Frank Kelleter provides a helpful framework through which to conceptualize seriality. Popular seriality, he argues, derives from the tension between the “two basic impulses of storytelling—the satisfaction of conclusion and the appeal of renewal” (9). He proposes five related definitions through which to understand popular series in relation to these impulses, two of which are particularly relevant to our discussion. First, popular series are distinct from the “work or oeuvre” in that they are “open” rather than “finished,” and they can be conceptualized as “evolving narratives” because their processes of production and reception “are intertwined in a feedback loop” (12-13). In other words, episodes are produced, released, and received by audiences, who then provide feedback, which then influences the production of the following installment, and so on and so forth. As a result, “serial audiences…become involved in a narrative’s progress” (13).
We see this play out most obviously in Supernatural through the show’s metareferences to its fans, through characters like Becky (Emily Perkins) and Chuck and through engagement with “slash fans” like in “The Monster at the End of This Book.” This notion of a production/reception feedback loop, then, poses a challenge to the idea of a singular author constructing the “complete” narrative from the beginning. Instead, it suggests that popular series like Supernatural are “moving targets,” their narrative trajectories shifting as they receive feedback from fans and the market (14).

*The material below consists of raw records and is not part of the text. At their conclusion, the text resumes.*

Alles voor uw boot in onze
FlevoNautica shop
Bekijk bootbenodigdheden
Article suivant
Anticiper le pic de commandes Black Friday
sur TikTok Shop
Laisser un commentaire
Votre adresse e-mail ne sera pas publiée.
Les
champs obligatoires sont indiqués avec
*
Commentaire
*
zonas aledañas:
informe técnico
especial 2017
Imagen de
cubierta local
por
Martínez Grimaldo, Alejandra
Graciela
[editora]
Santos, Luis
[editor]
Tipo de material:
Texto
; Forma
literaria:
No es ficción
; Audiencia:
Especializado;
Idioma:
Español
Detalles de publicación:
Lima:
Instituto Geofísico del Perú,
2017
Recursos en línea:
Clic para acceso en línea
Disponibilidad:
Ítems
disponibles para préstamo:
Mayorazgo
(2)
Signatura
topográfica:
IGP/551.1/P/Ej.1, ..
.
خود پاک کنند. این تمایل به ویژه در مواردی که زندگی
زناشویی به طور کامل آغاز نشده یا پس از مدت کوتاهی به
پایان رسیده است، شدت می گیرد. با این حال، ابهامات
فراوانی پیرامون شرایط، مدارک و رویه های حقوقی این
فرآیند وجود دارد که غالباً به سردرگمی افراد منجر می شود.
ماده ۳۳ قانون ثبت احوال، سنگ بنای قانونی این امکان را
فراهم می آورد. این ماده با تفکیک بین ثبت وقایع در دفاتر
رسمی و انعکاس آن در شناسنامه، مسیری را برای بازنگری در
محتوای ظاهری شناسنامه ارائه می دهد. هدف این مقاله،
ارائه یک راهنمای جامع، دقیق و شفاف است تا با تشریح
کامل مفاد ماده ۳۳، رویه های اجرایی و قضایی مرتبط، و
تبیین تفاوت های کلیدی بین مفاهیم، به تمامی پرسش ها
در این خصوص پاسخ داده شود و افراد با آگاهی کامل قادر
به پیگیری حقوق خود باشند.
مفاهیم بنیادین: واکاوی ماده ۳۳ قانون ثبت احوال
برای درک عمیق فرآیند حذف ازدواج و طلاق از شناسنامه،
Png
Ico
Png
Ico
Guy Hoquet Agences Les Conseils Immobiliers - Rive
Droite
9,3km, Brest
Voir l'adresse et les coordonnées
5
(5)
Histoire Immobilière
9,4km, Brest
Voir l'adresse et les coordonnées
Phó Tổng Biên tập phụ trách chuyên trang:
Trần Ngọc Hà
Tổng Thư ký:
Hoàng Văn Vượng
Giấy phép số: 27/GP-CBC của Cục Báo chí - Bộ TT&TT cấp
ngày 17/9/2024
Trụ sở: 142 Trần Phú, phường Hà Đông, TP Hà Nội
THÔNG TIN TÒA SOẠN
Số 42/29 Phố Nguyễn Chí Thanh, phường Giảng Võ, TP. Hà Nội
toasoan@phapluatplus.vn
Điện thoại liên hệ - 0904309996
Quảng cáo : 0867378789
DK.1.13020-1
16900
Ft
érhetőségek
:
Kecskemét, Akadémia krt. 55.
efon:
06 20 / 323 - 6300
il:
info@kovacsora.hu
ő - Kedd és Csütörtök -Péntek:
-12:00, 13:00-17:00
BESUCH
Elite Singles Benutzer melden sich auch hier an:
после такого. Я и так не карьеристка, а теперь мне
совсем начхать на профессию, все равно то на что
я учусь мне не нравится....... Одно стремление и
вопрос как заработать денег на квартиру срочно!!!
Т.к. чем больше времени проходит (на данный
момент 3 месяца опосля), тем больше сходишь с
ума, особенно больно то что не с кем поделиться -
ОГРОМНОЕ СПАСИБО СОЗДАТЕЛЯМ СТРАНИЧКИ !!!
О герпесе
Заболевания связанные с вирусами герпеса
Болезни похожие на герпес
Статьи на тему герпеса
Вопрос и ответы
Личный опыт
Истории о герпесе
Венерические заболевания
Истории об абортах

Second, Kelleter contends that popular series must simultaneously “always project a finished story-text,” or an ending on the horizon, while ensuring that the “actuality of compositional finish…remain[s] inaccessible” (17). In other words, the show must have a strong enough narrative thrust toward a conclusion while preventing us from ever reaching that conclusion because then the series would end and no longer make money. As such, it takes on a “recursive character”: it engages in the “continual readjustment of possible continuations to already established information” (17). In “Swan Song,” we see this impulse at work: even as the “five-year plan” comes to an end, the show alludes to a new continuation of the narrative by bringing Sam back from Hell, thus enticing viewers to keep watching to see how that happened and what will be in store for the boys next. Chuck’s final line (“But then again, nothing ever really ends, does it?”) signals this internal tension—ensuring a satisfying conclusion while suggesting the possibility for the narrative’s continuation.
Chuck’s character, and his disappearance at the end of season 5, then, makes visible the underlying tensions between the notion of a single-authored, self-contained narrative and the ongoing, recursive processes of production and reception that characterize a popular (television) series. This tension challenges the singular dominance of the God-Author figure who plans and controls the narrative from a spatiotemporal distance, suggesting instead that the narrative is shaped in real-time through the engagement between various actors, which is further emphasized in episodes like “The French Mistake” (6×15). As such, seriality suggests the possibility of more narrative freedom, perhaps at the expense of coherence or consistency at times.
And yet, Chuck’s character, as the voice of God one way or another, suggests that the show is fundamentally troubled by this unstable narrative condition—“Swan Song” sides thematically with free will, but the narrative determinacy and closure that characterizes its progression suggests otherwise. As such, the show, up to this point, seems unsure about its own answer to Castiel’s question: “What would you rather have: peace or freedom?”